Preserving a Century of StoriesArchivist Sister Margery Smith is keeper of St. Catherine's treasures.
BY MARYBETH LORBIECKI, SP '81
PHOTO BY ANDY FERRON
Archivist Sister Margery Smith is keeper of St. Catherine's treasures.
St. Catherine's archivist, Margery Smith, CSJ, SP '49, oversees a treasure trove that's been carefully crammed into the basement of the St. Paul campus library. "These rooms contain the history of the 20th century of the College of St. Catherine," she says.
And so much more.
Besides paper files, the College archives contain more than 8,000 photographs and 4,500 artifacts, Smith estimates. Anyone studying the history of St. Kate's — or of women, Catholicism, the liberal arts, book printing and binding, or children's literature — will find a lifetime's worth of study. The archives are packed with rare and valuable items: some from before the Christian era, others from the early days of printing.
As she looks toward retirement, Sister Margery has many ideas for carrying her work forward. "More people need to see the riches of what we have been carefully preserving," she says.
The archive's wide-ranging holdings have been used for the College's centennial in 2005, class presentations, research, art exhibits and "The Reflective Woman" and "Global Search for Justice" classes, among other purposes. But Smith would like to see more people take advantage of the archive's offerings. "Many of the liberal arts classes could find rich resources in the archives," she says. "We are particularly set up for small classes of 11 or fewer."
Opening the archive to students is a priority close to her heart. "I'm first and foremost a teacher," she says. "I always think of my work with the archives as an extension of teaching."
Smith chose St. Kate's for her undergraduate degree, in part, because other Catholic women's colleges pictured students in formals and at tea. The St. Catherine brochure showed vibrant scenes of women tobogganing down Chapel Hill and strolling in saddle shoes and plaid skirts. That independent spirit hasn't left her. When public television's traveling "Antiques Roadshow" came to town, she was hospitalized but had herself wheeled into the TV studio bearing one of the archives' precious dolls (estimated worth: $3,000).
After graduating from St. Kate's, Smith taught high school, earned a master's degree in English from Marquette University and a doctorate from the University of Chicago, later traveling to Cambridge, England on a Fulbright scholarship. She returned to her alma mater as a professor, teaching in the English Department for 40 years, before moving to the archives and the graduate library program.
LOSING THE PAPER TRAIL
Over these past 15 years, Smith has initiated up-to-date preservation techniques and a small rare-book restoration program.
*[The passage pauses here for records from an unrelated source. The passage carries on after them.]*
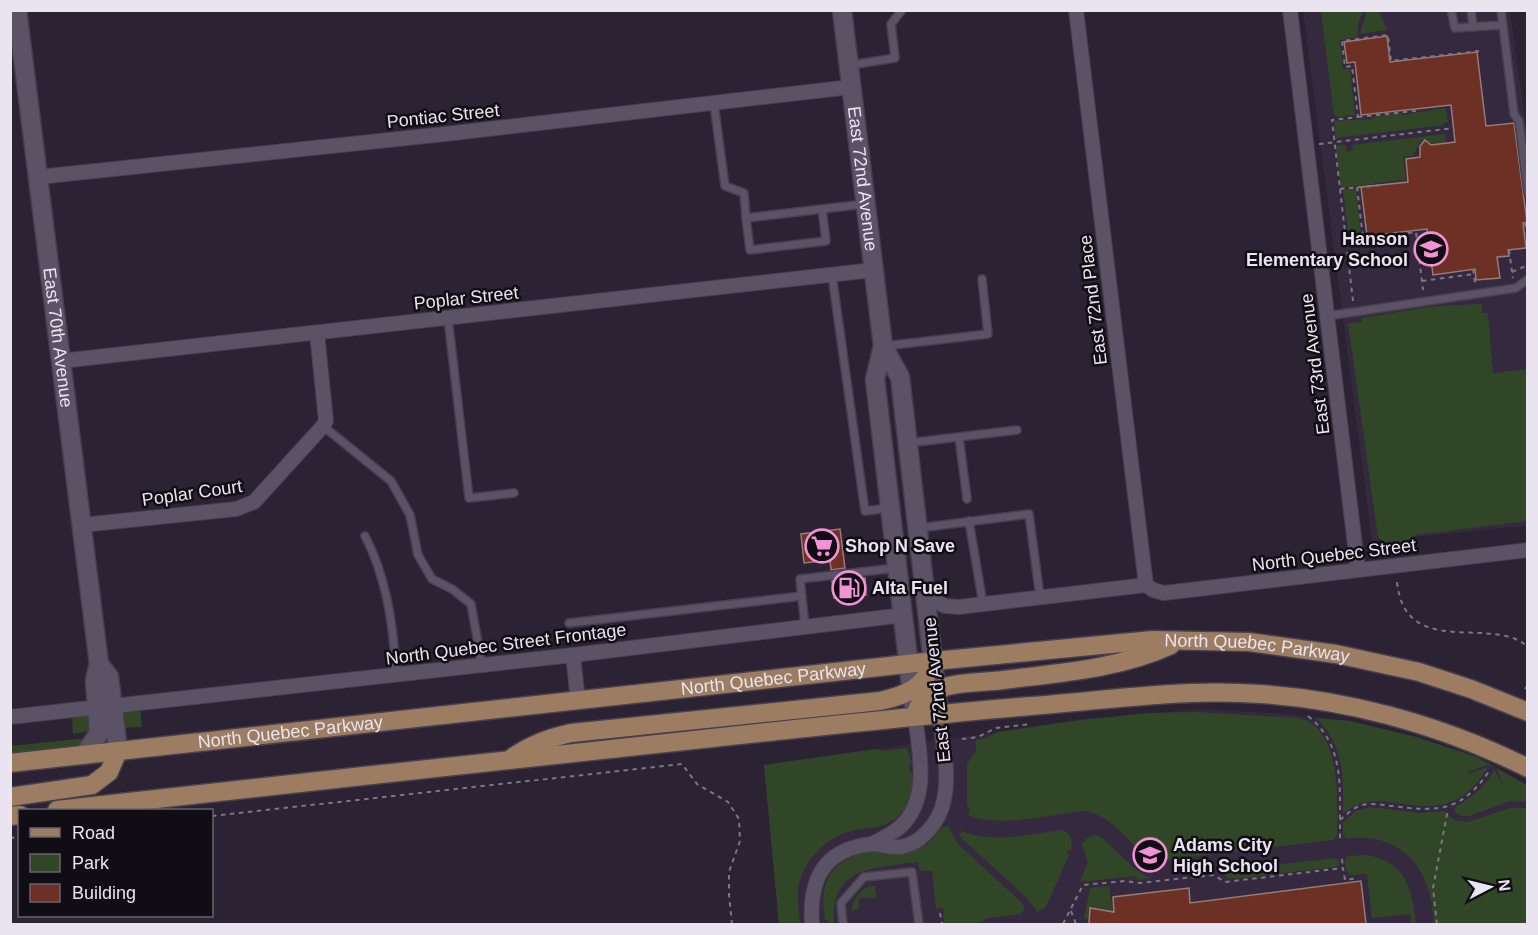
<svg xmlns="http://www.w3.org/2000/svg" width="1538" height="935" viewBox="0 0 1538 935" font-family="Helvetica,sans-serif">
<style>
.built{fill:#352940}
.green{fill:#314627}
.building{fill:#6c3025;stroke:#977c76;stroke-width:1.5}
.lines{fill:none;stroke-linecap:round;stroke-linejoin:round}
.lane-casing{stroke:#473f4e;stroke-width:10}
.street-casing{stroke:#473f4e;stroke-width:16}
.secondary-casing{stroke:#473f4e;stroke-width:21}
.primary-casing{stroke:#473f4e;stroke-width:21}
.path{stroke:#7d7584;stroke-width:2;stroke-dasharray:4.5 4.5;stroke-linecap:butt}
.lane{stroke:#5c5266;stroke-width:7}
.street{stroke:#5c5266;stroke-width:14}
.secondary{stroke:#5c5266;stroke-width:18}
.primary{stroke:#9c7d61;stroke-width:18}
.labels{text-anchor:middle;dominant-baseline:central;stroke-width:5;stroke-linejoin:round;paint-order:stroke}
.street-label{font-size:18px;fill:#eae4f0;stroke:#110d15}
.poi-label{font-size:18px;font-weight:bold;fill:#eae4f0;stroke:#110d15;text-anchor:start}
</style>
<rect width="100%" height="100%" fill="#2b2234"/>
<g class="built">
<path d="M1303,11H1510L1528,142L1527,526L1372,541Z"/>
<path d="M1196,709L1273,713L1350,721L1416,737L1477,757L1527,785V924H779L764,765L976,735Z"/>
</g>
<g class="green">
<path d="M1367,10L1379,11L1387,30L1360,34Z"/>
<path d="M1321,11H1363L1359,21L1357,37L1340,40L1343,69H1350L1355,115L1338,117L1334,115Z"/>
<path d="M1446,108L1448,122L1444,123V125L1336,138L1334,121L1372,119V117L1402,113V115Z"/>
<path d="M1445,134L1446,142L1432,144L1427,141L1420,142L1413,156L1403,157L1406,180L1374,183V184L1341,188L1336,146L1345,145L1347,152L1353,150L1352,145Z"/>
<path d="M1356,189L1361,236L1349,238L1343,190Z"/>
<path d="M1482,304V313H1488L1493,373L1527,369V521L1415,535L1400,547H1390L1378,537L1348,323L1362,322V318L1435,306Z"/>
<path d="M121,708L140,709L142,727L123,728Z"/>
<path d="M1197,712L1298,718C1343,727 1337,802 1337,836L1333,840L1158,861L1148,859C1128,842 1110,813 1083,811C1048,815 1000,828 968,815L970,809L967,805V764L976,751V740L983,739L998,732L1079,720L1149,713Z"/>
<path d="M89,714L92,731L73,734L72,716Z"/>
<path d="M1316,718L1350,721L1416,737L1477,757L1527,785V802L1510,801L1469,816C1462,817 1459,816 1454,811L1455,807C1470,798 1487,787 1494,769L1504,788L1497,768L1487,765L1468,772L1469,774L1488,767C1442,845 1384,775 1343,814C1344,779 1344,744 1316,718Z"/>
<path d="M88,738L84,743L74,747L11,754L10,746Z"/>
<path d="M907,748L912,764L909,765L910,772H912C915,798 904,821 876,827C866,829 855,829 845,833C821,842 801,865 798,891C797,901 799,912 800,923L779,924L764,765L875,749L884,751Z"/>
<path d="M1370,807L1420,813L1444,811L1454,820L1468,822L1510,808H1527V924H1434C1433,914 1432,902 1429,892C1420,853 1384,832 1347,839L1343,835V822L1356,811Z"/>
<path d="M948,826L958,844L1022,903L1025,909L1021,914L988,918L976,924H944L943,908L936,909L932,871H920L918,862C874,868 830,866 834,924H828V920H825C824,911 822,901 824,892C832,845 891,849 927,845L941,828Z"/>
<path d="M962,831C992,844 1030,834 1062,830C1072,834 1073,841 1071,850H1068L1067,853L1069,855L1046,907L1037,912L1027,898L961,838L959,834Z"/>
<path d="M1094,835L1101,837L1134,868L1147,877L1152,878L1138,880L1135,876L1080,882L1088,862L1082,844L1086,839Z"/>
<path d="M1367,855C1407,863 1412,889 1416,924H1411L1410,914L1372,918L1367,874L1350,875L1346,870L1345,860L1348,856Z"/>
<path d="M1335,858L1339,861V865L1337,867L1232,879L1228,878L1219,871Z"/>
<path d="M875,885L876,898H859V909L851,911C853,898 861,887 875,885Z"/>
<path d="M1109,886L1113,911L1091,907L1089,919H1084L1090,888Z"/>
</g>
<g class="building">
<path d="M1387,36L1390,62L1477,52L1486,126L1514,123L1527,222L1523,223L1526,248L1508,250L1509,256L1497,257L1500,278L1476,280L1475,269L1433,275L1427,229L1367,236L1361,187L1408,182L1406,159L1420,157V146L1425,140L1431,145L1455,142L1451,105L1361,115L1355,62L1347,63L1344,42Z"/>
<path d="M840,529L845,568L831,570L830,560L804,563L801,534Z"/>
<path d="M865,578L866,595L834,598L832,581Z"/>
<path d="M1361,881L1366,924H1089L1090,908L1114,912L1113,897L1189,888L1190,903Z"/>
</g>
<g class="lines">
<g class="lane-casing">
<g id="lane">
<path d="M1451,10L1455,28L1503,25"/>
<path d="M1471,10L1473,27"/>
<path d="M1501,10L1514,114L1519,121L1528,192"/>
<path d="M851,65L895,58L891,24L902,10"/>
<path d="M714,104L725,186L744,193L746,218"/>
<path d="M822,209L746,218L750,250L826,241L822,209L865,204"/>
<path d="M832,275L865,511L888,508"/>
<path d="M1327,316L1516,288L1528,279"/>
<path d="M448,318L469,498L514,493"/>
<path d="M885,346L988,334L982,279"/>
<path d="M323,426L391,481L410,515L418,555L432,579L452,589L471,604L482,665"/>
<path d="M959,437L967,499"/>
<path d="M908,443L1017,430"/>
<path d="M969,521L983,604"/>
<path d="M919,528L1029,514L1040,597"/>
<path d="M365,536C387,578 394,628 396,675"/>
<path d="M569,623L802,596"/>
<path d="M805,626L800,579L895,568"/>
<path d="M843,924L841,903L864,877L912,872L919,924"/>
</g>
</g>
<g class="street-casing">
<g id="street">
<path d="M1076,10L1146,585"/>
<path d="M1290,10L1358,570"/>
<path d="M38,177L445,134L851,87"/>
<path d="M61,361L873,270"/>
<path d="M82,525L236,509L254,502L323,426L326,421L317,333"/>
<path d="M1146,585L1153,590L1164,593L1528,550"/>
<path d="M927,597L945,606L959,607L1146,585"/>
<path d="M573,655L578,701"/>
<path d="M113,706L573,655L904,615"/>
<path d="M10,717L99,707"/>
<path d="M872,844C881,839 892,834 900,827C931,799 919,751 915,716"/>
<path d="M812,924C809,880 823,849 872,844C881,844 890,848 899,847C921,845 940,821 944,800C950,772 942,741 939,713"/>
</g>
</g>
<g class="secondary-casing">
<g id="secondary">
<path id="s1" d="M17,10L99,664L95,680L99,733L84,755"/>
<path id="s2" d="M842,10L883,346L875,379L913,702"/>
<path d="M883,346L900,377L939,713"/>
<path d="M99,664L109,677L118,751"/>
</g>
</g>
<g class="primary-casing">
<g id="primary">
<path d="M915,716C918,707 922,698 930,693C950,681 981,683 1003,680C1059,673 1119,669 1171,645"/>
<path d="M513,757C532,744 549,738 571,733L880,701C907,695 924,688 934,661"/>
<path id="s3" d="M10,763L934,661L1153,640L1249,642L1336,654L1419,672L1471,689L1528,712"/>
<path d="M10,797L92,785L109,772L118,751"/>
<path d="M57,810C272,786 488,762 703,739C813,727 922,715 1031,706C1099,701 1172,690 1240,693C1338,696 1440,724 1528,768"/>
<path d="M10,816L20,815"/>
</g>
</g>
<g class="path">
<path d="M1358,117L1415,111L1414,109"/>
<path d="M1319,144L1454,128"/>
<path d="M1357,187L1363,238L1390,235V233"/>
<path d="M1340,189L1383,185"/>
<path d="M1525,223L1528,242"/>
<path d="M1390,235L1416,232L1423,290"/>
<path d="M1509,250L1513,278"/>
<path d="M1473,269L1475,283"/>
<path d="M1512,272L1528,265"/>
<path d="M1422,281L1474,274"/>
<path d="M1353,301L1332,120L1358,117L1352,66L1345,67L1342,41L1388,35L1391,61L1478,51V53"/>
<path d="M1397,582C1405,661 1493,614 1528,647"/>
<path d="M1525,689L1528,685"/>
<path d="M1308,716C1342,743 1340,780 1340,820"/>
<path d="M962,739L978,737L996,728L1031,724"/>
<path d="M212,816L682,764L697,784L728,802L739,819L740,841L729,872V895L732,924"/>
<path d="M10,838L20,837"/>
<path d="M1340,838V820C1346,815 1352,809 1359,806C1370,802 1381,805 1392,806C1439,812 1461,812 1490,770"/>
<path d="M1342,859L1343,868"/>
<path d="M1071,911L1076,924"/>
<path d="M940,913L942,924"/>
<path d="M1063,924L1083,885L1125,881L1139,883L1214,875L1225,882L1343,868L1345,880L1358,878"/>
<path d="M1437,924L1433,888L1448,809"/>
</g>
<use href="#lane" class="lane"/>
<use href="#street" class="street"/>
<use href="#secondary" class="secondary"/>
<use href="#primary" class="primary"/>
</g>
<defs>
<g id="school-ring" transform="scale(1.725)"><circle r="9.5" fill="#110d15" stroke="#f391d5" stroke-width="1.5"/><path d="M0-5L7-2L0 1L-7-2ZM-4 1L0 2.5L4 1V4Q0 6-4 4Z" fill="#f391d5"/></g>
<g id="supermarket-ring" transform="scale(1.725)"><circle r="9.5" fill="#110d15" stroke="#f391d5" stroke-width="1.5"/><path d="M-6-5.5h2.5l.6 2H6L4.5 2H-2.5L-4.4-4H-6ZM-1.5 3.2a1.3 1.3 0 1 0 .1 0ZM3 3.2a1.3 1.3 0 1 0 .1 0Z" fill="#f391d5"/></g>
<g id="fuel-ring" transform="scale(1.725)"><circle r="9.5" fill="#110d15" stroke="#f391d5" stroke-width="1.5"/><path d="M-5.5-6h7V0h2V4h1.3V-2.5L3-4.5l.8-.8L6-3V5H2.5V1h-1V6h-7ZM-4.2-4.7v3.2H.2V-4.7Z" fill="#f391d5"/></g>
</defs>
<g fill-rule="evenodd">
<use href="#school-ring" x="1431" y="249"/>
<use href="#supermarket-ring" x="822" y="546"/>
<use href="#fuel-ring" x="849" y="588"/>
<use href="#school-ring" x="1150" y="855"/>
</g>
<g class="labels">
<g class="street-label">
<text transform="translate(443 116) rotate(-6)">Pontiac Street</text>
<text stroke="none"><textPath href="#s2" startOffset="170">East 72nd Avenue</textPath></text>
<text transform="translate(466 298) rotate(-6)">Poplar Street</text>
<text transform="translate(1093 300) rotate(-97)">East 72nd Place</text>
<text stroke="none"><textPath href="#s1" startOffset="330">East 70th Avenue</textPath></text>
<text transform="translate(1315 364) rotate(-97)">East 73rd Avenue</text>
<text transform="translate(192 493) rotate(-8)">Poplar Court</text>
<text transform="translate(1334 555) rotate(-7)">North Quebec Street</text>
<text transform="translate(506 644) rotate(-7)">North Quebec Street Frontage</text>
<text stroke="none"><textPath href="#s3" startOffset="1254">North Quebec Parkway</textPath></text>
<text stroke="none"><textPath href="#s3" startOffset="768">North Quebec Parkway</textPath></text>
<text transform="translate(937 690) rotate(-96)">East 72nd Avenue</text>
<text stroke="none"><textPath href="#s3" startOffset="282">North Quebec Parkway</textPath></text>
</g>
<g class="poi-label">
<text x="1408" y="239" text-anchor="end">Hanson<tspan x="1408" dy="21">Elementary School</tspan></text>
<text x="845" y="546">Shop N Save</text>
<text x="872" y="588">Alta Fuel</text>
<text x="1173" y="845">Adams City<tspan x="1173" dy="21">High School</tspan></text>
</g>
</g>
<rect width="1538" height="935" fill="none" stroke="#eae4f0" stroke-width="24"/>
<rect x="18" y="809" width="195" height="108" fill="#110d15" stroke="#68636d" stroke-width="1.5"/>
<rect x="30" y="828" width="30" height="9" fill="#9c7d61" stroke="#68636d" stroke-width="1.5"/>
<text x="72" y="839" font-size="18" fill="#eae4f0">Road</text>
<rect x="30" y="854" width="30" height="18" fill="#314627" stroke="#68636d" stroke-width="1.5"/>
<text x="72" y="869" font-size="18" fill="#eae4f0">Park</text>
<rect x="30" y="884" width="30" height="18" fill="#6c3025" stroke="#68636d" stroke-width="1.5"/>
<text x="72" y="899" font-size="18" fill="#eae4f0">Building</text>
<g transform="translate(1490 887) rotate(83)" stroke="#110d15" stroke-width="4.5" paint-order="stroke">
<path d="M0-4.5L10 22L0 15L-10 22Z" fill="#eae4f0"/>
<text y="-9" font-size="16" font-weight="bold" text-anchor="middle" fill="#eae4f0">N</text>
</g>
</svg>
Now, she wants to move the archives into the 21st century, an ambitious project that, she believes, will require a large investment.
She wants to see the archive's cardcatalog system reorganized to meet contemporary archival standards. The current typewritten system was set up in 1976 by archive founders Sister Maria Inez Johnson and Sister Mary William Brady. "We are now in the transition from a paper system to the paperless," she says. "We need to digitize our holdings."
Since 2008, issues of the student newspaper, The Wheel, and the student literary magazine, Ariston, have been available online. Issues of The Wheel prior to 1999 (along with Ariston issues from 1905 to 1955) were digitized so they could be searched via the St. Catherine library site. However, many college publications still need attention: the 1956 to 2006 issues of Ariston, all La Concha and Etos yearbooks, and all issues of SCAN until 2006.
"I also want to take digital photos of all our artifacts to catalog them on the computer with notes on their history," Smith says. "Periodically there has been talk of selling some items to provide funds for preserving, cataloging and insuring the main collections. But that can't be done until we know what we have, where each piece came from and the nature of the donors' intentions."
As St. Catherine University grows, Smith would like every administrative office, school and academic department to establish criteria for preserving its photographs, published works, meeting notes, biographies, letters and artifacts. Those should be downloaded to secure digital archives and organized for easy retrieval, she says.
But don't look to Sister Margery to lead the charge. "I'm no longer 25," she says. "It's my job to see that the history in my keeping is preserved and searchable for the future. It is now up to others to plan for preserving the 21st century's history."
MARYBETH LORBIECKI , SP'81, is an author, freelance writer and communications specialist who writes for the College of St. Catherine Alumnae/i Association.